*练习题*
**a)** 把原文中以"注意：配置文件"开头的那一段改写成要点列表，保留其中的主要信息。
**b)** 请在原文最后一句之后接着往下写这篇 Elasticsearch 安装配置教程。

*原文*

+++

注意：配置文件 elasticsearch.yml 格式可能有问题， 比如冒号后面要有空格，前面不能有空格等！

8. 创建 Elasticsearch 用户

8.1 生成证书（任一节点）

cd /home/es/es7.14/bin
./elasticsearch-certutil ca

Please enter the desired output file [elastic-stack-ca.p12]: 
Enter password for elastic-stack-ca.p12 :

第一步：-1>回车

第二步：-2>输入证书的密码：password123

生成 CA 文件： /home/es/es7.14/elastic-stack-ca.p12

8.2 生成秘钥文件

cd /home/es/es7.14/bin
./elasticsearch-certutil cert --ca elastic-stack-ca.p12

Enter password for CA (elastic-stack-ca.p12) : 
Please enter the desired output file [elastic-certificates.p12]:
Enter password for elastic-certificates.kygl :

第一步：-1>输入前面设置的证书的密码：password123

第二步：-2>输入输出的密钥文件： elastic-certificates.kygl

第三步：-3>回车

8.3 拷贝密钥文件到其他节点

mv /home/es/es7.14/elastic-certificates.kygl /home/es/es7.14/config
cd /home/es/es7.14/config
scp elastic-certificates.kygl 10.10.1.2:/home/es/es7.14/config
scp elastic-certificates.kygl 10.10.1.3:/home/es/es7.14/config

8.4 修改权限（三个节点）

cd /home/es/es7.14/config
chmod 755 elastic-certificates.kygl

8.5 设置 Elasticsearch 用户密码（任一节点）

cd /home/es/es7.14/bin
./elasticsearch-setup-passwords interactive

Initiating the setup of passwords for reserved users elastic,apm_system,kibana,kibana_system,logstash_system,beats_system,remote_monitoring_user.
You will be prompted to enter passwords as the process progresses.
Please confirm that you would like to continue [y/N]y
Enter password for [elastic]: 
Reenter password for [elastic]: 
Enter password for [apm_system]: 
Reenter password for [apm_system]: 
Enter password for [kibana_system]: 
Reenter password for [kibana_system]: 
Enter password for [logstash_system]: 
Reenter password for [logstash_system]: 
Enter password for [beats_system]: 
Reenter password for [beats_system]: 
Enter password for [remote_monitoring_user]: 
Reenter password for [remote_monitoring_user]: 
Changed password for user [apm_system]
Changed password for user [kibana_system]
Changed password for user [kibana]
Changed password for user [logstash_system]
Changed password for user [beats_system]
Changed password for user [remote_monitoring_user]
Changed password for user [elastic]

第一步：-1>输入Elasticsearch 用户密码：elastic123

9. 系统配置（三个节点）

9.1 配置 sysctl.conf

vi /etc/sysctl.conf

fs.file-max = 6815744
vm.max_map_count=655360

sysctl -p

sysctl --system
sysctl -a

9.2 配置 limits.conf

vim /etc/security/limits.conf
* soft nofile 65536
* hard nofile 65536
* soft nproc 32000
* hard nproc 32000
* hard memlock unlimited
* soft memlock unlimited

vim /etc/security/limits.d/20-nproc.conf
es soft nofile 65536
es hard nofile 65536
es soft nproc 32000
es hard nproc 32000

注意：需要重启操作系统！

+++

*给定信息*
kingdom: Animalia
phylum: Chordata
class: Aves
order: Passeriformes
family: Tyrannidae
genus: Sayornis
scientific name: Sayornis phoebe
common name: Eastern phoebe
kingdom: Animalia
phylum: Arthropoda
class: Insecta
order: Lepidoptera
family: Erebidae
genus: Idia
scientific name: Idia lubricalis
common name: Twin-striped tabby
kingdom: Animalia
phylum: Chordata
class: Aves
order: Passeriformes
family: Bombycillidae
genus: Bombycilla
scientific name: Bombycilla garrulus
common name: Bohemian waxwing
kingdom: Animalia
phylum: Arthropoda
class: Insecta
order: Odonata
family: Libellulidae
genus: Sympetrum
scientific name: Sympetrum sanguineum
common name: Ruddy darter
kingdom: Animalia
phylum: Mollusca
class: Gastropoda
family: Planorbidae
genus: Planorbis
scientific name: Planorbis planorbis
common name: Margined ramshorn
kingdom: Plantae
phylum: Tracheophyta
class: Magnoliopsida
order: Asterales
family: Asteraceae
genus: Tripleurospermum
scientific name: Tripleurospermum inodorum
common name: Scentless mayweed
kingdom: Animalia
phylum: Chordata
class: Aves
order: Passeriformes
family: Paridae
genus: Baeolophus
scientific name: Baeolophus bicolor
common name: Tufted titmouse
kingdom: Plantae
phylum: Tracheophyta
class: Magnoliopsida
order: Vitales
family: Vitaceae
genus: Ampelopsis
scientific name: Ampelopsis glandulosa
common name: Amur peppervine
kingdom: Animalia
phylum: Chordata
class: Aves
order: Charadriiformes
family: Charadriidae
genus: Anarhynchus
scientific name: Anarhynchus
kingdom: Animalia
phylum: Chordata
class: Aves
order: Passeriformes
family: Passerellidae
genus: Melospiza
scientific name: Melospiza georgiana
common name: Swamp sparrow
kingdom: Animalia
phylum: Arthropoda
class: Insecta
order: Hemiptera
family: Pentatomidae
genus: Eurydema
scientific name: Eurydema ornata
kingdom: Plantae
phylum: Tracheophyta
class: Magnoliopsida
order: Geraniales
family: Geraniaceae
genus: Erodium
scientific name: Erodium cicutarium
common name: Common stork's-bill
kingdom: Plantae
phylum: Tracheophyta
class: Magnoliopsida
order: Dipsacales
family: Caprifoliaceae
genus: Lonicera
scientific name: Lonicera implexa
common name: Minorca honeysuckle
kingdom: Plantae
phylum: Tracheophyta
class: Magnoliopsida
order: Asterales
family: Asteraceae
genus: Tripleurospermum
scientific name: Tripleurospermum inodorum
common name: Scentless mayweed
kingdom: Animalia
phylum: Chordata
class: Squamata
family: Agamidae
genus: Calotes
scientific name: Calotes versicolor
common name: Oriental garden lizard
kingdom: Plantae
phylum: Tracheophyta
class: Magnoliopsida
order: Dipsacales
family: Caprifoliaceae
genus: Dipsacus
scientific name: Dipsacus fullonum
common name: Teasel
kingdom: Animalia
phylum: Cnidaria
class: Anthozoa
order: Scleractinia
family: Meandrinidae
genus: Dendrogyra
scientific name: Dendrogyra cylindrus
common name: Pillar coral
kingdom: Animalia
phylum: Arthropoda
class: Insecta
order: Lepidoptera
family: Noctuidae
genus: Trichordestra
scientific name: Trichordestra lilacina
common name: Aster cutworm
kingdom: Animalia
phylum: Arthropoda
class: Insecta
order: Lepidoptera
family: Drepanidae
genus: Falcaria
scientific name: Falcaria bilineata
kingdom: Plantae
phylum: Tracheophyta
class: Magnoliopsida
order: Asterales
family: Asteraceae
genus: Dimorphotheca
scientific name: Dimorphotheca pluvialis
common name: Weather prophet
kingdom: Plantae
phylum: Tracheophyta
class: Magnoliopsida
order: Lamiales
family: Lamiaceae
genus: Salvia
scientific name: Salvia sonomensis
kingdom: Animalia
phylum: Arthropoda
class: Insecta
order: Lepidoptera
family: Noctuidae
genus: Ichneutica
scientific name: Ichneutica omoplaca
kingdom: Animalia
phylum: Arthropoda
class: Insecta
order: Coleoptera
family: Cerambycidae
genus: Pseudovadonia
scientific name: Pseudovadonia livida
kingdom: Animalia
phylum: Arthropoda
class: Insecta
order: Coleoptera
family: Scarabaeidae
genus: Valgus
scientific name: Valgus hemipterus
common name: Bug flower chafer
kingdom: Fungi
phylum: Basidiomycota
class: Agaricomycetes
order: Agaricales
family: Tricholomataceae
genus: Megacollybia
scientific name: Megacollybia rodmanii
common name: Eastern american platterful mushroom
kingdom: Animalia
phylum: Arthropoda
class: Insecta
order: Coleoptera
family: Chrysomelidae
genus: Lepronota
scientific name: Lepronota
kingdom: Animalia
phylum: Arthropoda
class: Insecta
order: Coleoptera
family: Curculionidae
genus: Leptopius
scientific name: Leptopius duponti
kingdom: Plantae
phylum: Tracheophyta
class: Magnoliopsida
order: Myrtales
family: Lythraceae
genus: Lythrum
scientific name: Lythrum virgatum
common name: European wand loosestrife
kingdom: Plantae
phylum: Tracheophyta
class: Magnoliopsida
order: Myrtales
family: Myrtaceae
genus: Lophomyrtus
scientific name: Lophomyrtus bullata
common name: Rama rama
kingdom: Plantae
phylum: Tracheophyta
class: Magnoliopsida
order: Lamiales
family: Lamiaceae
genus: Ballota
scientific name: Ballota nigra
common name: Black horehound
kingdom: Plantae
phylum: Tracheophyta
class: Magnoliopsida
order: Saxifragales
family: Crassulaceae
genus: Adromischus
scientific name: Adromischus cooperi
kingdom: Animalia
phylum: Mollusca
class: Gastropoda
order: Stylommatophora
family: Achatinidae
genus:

+++

*参考答案*
**a)**
- 配置文件 elasticsearch.yml 的格式可能有问题。
- 冒号后面要有空格。
- 冒号前面不能有空格。

**b)**
9.3 重启后， 可以通过以下命令查看：

#查看
ulimit -Hn
ulimit -Sn
ulimit -Hu
ulimit -Su

9.4 配置 system.conf

vim /etc/systemd/system.conf

DefaultLimitNOFILE=65536
DefaultLimitNPROC=32000
DefaultLimitMEMLOCK=infinity
 
#配置生效
/bin/systemctl daemon-reload

10. JVM 配置（三个节点）

Elasticsearch 是基于Java开发的，所以依赖于JVM，建议根据物理内存调整 JVM 属性。

cd /home/es/es7.14/config/
vim jvm.options
-Xms16g
-Xmx16g

注意：JVM 需要根据物理主机内存进行设置， 建议设置物理内存的一半，不要超过32G。

11. 关闭网络防火墙（三个节点）

systemctl stop firewalld
systemctl disable firewalld

12. Elasticsearch 启动（三个节点）

12.1 编写启动脚本

vim start_es.sh
/home/es/es7.14/bin/elasticsearch -d

注意：-d 参数是后台启动。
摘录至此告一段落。